Mas, no fundo, a única diferença que noto nas nossas opiniões é que tu achas que não é possível andar mais rápido. Eu acredito que, mais do que possível, é urgentemente necessário. Isto leva a que eu faça estas críticas e que tu as aches despropositadas e causadas por motivações partidárias.

June 04, 2006 7:04 PM  
Blogger Luis Oliveira said...

Não. A diferença essencial está aqui:

"Quanto ao timing, não é mera retórica. Em política, o timing é essencial para uma aplicação eficaz das medidas.
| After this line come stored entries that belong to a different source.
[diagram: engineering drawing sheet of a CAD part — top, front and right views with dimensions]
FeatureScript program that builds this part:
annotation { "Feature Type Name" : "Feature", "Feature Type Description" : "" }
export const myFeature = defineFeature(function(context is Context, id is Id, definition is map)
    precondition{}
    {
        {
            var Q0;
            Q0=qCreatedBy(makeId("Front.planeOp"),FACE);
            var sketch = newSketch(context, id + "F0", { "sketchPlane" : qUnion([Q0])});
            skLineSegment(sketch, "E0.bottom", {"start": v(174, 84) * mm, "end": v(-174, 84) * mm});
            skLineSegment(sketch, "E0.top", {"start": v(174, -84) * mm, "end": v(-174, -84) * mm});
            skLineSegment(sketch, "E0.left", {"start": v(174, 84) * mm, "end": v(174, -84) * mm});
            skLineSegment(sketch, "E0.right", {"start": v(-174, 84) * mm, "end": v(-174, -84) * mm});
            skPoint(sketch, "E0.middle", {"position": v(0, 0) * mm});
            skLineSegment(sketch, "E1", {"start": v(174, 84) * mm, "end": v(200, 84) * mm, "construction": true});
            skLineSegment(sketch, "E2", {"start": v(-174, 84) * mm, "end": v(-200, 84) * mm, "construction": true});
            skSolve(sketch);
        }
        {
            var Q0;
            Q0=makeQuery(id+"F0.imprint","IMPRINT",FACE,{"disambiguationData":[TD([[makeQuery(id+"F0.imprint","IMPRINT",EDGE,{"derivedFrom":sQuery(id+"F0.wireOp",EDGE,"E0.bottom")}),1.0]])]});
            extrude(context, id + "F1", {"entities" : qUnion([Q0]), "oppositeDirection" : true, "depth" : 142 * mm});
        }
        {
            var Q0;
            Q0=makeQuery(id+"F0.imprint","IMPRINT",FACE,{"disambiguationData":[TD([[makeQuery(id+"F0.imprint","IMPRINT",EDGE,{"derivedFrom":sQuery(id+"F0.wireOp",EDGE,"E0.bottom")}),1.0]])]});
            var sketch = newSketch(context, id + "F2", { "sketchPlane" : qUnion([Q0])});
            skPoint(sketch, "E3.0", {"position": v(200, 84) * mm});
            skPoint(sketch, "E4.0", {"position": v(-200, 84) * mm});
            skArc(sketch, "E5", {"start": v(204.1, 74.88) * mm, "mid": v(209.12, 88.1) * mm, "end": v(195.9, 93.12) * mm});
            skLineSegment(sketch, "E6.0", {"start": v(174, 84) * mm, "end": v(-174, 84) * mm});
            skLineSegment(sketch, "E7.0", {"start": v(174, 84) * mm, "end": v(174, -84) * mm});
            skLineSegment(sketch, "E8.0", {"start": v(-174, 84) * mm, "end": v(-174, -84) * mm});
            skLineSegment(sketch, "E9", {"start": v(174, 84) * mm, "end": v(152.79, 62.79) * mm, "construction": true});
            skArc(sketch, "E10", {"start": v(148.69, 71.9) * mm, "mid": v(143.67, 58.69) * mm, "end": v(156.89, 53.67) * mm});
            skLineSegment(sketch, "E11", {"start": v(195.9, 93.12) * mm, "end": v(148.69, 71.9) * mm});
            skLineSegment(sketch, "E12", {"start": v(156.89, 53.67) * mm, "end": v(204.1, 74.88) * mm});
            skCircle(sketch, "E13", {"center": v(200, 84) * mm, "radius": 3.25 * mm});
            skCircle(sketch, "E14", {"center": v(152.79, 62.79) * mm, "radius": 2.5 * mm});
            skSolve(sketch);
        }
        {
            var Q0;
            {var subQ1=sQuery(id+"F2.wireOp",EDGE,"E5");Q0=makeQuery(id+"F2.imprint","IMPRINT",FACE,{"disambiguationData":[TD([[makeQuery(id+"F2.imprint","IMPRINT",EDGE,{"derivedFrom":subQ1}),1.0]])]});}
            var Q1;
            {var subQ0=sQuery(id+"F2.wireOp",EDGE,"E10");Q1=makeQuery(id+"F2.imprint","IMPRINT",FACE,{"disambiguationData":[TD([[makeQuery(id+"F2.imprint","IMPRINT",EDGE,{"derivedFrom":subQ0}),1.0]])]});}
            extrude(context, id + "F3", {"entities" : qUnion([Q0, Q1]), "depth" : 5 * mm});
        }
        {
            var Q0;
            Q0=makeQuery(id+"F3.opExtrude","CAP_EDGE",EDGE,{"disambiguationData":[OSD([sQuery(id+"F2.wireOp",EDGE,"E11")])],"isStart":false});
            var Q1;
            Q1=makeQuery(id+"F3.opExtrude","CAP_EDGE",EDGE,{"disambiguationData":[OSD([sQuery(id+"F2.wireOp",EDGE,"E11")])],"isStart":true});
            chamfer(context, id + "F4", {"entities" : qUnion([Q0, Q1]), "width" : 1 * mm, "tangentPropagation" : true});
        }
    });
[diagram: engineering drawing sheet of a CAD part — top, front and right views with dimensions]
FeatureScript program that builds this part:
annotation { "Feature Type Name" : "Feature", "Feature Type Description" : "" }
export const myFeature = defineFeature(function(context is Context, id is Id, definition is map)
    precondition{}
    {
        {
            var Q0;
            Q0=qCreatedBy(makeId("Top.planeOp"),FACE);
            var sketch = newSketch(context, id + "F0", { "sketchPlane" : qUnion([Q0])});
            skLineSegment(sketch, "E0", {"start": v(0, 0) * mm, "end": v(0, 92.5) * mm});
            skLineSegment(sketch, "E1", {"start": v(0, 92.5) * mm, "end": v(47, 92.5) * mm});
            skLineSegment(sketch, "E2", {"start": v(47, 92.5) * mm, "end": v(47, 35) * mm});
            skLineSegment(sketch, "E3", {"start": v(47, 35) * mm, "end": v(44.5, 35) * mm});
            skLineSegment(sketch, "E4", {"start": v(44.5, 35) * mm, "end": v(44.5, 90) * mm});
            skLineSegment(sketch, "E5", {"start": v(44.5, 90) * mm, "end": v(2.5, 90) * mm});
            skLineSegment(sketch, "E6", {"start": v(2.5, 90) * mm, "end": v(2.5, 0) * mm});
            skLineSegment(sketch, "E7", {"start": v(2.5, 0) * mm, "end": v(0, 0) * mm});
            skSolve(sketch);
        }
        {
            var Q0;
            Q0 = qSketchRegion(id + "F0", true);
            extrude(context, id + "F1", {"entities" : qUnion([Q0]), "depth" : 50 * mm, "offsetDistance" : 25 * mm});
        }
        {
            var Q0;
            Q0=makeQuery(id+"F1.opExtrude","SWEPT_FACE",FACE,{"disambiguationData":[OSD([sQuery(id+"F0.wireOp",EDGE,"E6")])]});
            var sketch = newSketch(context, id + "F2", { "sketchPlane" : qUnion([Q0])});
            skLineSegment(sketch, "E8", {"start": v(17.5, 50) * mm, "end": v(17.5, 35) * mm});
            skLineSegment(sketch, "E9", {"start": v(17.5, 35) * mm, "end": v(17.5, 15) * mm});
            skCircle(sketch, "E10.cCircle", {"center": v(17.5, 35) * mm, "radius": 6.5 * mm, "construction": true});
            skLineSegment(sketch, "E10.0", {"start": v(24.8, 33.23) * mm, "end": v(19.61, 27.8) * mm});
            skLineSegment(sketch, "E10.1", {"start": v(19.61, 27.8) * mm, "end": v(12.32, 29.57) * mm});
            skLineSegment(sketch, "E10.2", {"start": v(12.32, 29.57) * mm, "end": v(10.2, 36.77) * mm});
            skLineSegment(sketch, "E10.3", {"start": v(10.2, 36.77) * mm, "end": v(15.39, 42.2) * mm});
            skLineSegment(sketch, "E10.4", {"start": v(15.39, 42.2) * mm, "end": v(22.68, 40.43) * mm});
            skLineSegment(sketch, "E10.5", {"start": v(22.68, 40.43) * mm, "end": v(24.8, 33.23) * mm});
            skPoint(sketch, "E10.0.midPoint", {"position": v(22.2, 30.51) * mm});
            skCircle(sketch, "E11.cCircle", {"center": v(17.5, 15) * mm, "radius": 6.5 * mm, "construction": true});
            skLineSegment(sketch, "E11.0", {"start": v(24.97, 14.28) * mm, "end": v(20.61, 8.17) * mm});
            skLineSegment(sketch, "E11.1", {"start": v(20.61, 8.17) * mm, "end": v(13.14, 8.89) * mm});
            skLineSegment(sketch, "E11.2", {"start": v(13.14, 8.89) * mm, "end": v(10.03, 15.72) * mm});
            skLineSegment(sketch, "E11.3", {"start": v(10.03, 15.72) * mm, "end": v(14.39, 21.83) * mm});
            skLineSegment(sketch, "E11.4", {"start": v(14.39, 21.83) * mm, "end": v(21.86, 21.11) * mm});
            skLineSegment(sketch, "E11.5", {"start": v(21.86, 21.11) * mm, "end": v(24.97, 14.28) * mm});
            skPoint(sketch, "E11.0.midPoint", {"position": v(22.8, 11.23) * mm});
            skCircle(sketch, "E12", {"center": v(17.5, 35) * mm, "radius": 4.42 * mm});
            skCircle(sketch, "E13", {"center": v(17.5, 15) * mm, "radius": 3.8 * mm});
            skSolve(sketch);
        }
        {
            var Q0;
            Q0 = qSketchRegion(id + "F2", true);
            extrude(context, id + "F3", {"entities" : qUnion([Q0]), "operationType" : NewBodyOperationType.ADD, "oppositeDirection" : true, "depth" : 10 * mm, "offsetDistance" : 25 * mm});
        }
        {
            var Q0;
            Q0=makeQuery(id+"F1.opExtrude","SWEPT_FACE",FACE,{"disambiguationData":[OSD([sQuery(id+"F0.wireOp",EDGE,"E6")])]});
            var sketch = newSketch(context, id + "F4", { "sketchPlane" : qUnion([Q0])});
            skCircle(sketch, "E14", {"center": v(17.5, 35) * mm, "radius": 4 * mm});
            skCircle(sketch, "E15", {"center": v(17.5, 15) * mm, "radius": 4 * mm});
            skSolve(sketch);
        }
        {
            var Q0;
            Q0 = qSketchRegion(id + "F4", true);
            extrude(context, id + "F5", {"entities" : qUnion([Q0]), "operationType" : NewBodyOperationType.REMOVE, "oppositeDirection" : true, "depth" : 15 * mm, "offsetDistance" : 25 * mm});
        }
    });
Achas que Durão Barroso, não tendo controlo total sobre o partido nem maioria absoluta, conseguiría iniciar uma reforma da administração pública em 2002? Ainda assim, conseguiu a reforma do Código de Trabalho e, mais importante que isso, conseguiu mentalizar a sociedade de que precisamos de uma política liberalizante da economia e emagrecedora do estado. Nem tudo o que fez foi perfeito, mas Sócrates usufrui hoje dos resultados deste esforço de mentalização. O meu receio é que não os aproveite.
"

É isto que eu protesto. É esta ideia de que a razão pela qual Sócrates tem conduzido as suas políticas da forma como a tem feito, se deve não a mérito dele mas a um esforço de consciencialização de Durão Barroso no tempo dele.

June 04, 2006 9:28 PM  
Blogger Luís Araújo said...

Não sei se me fiz entender mal, mas nunca quis retirar o mérito a Sócrates pelo que tem vindo a fazer. Santana Lopes também usufruía dos resultados do esforço de mentalização e simplesmente desbaratou-o. Ou seja, há mérito em saber utilizar o que se tem.
Além disso, é precisamente por achar que Sócrates é um bom político que me sinto no direito de exigir mais dele. Mas ele não vai dar mais do que a sociedade pede. Eu estou a pedir, digamos... E a incentivar o pessoal a pedir também.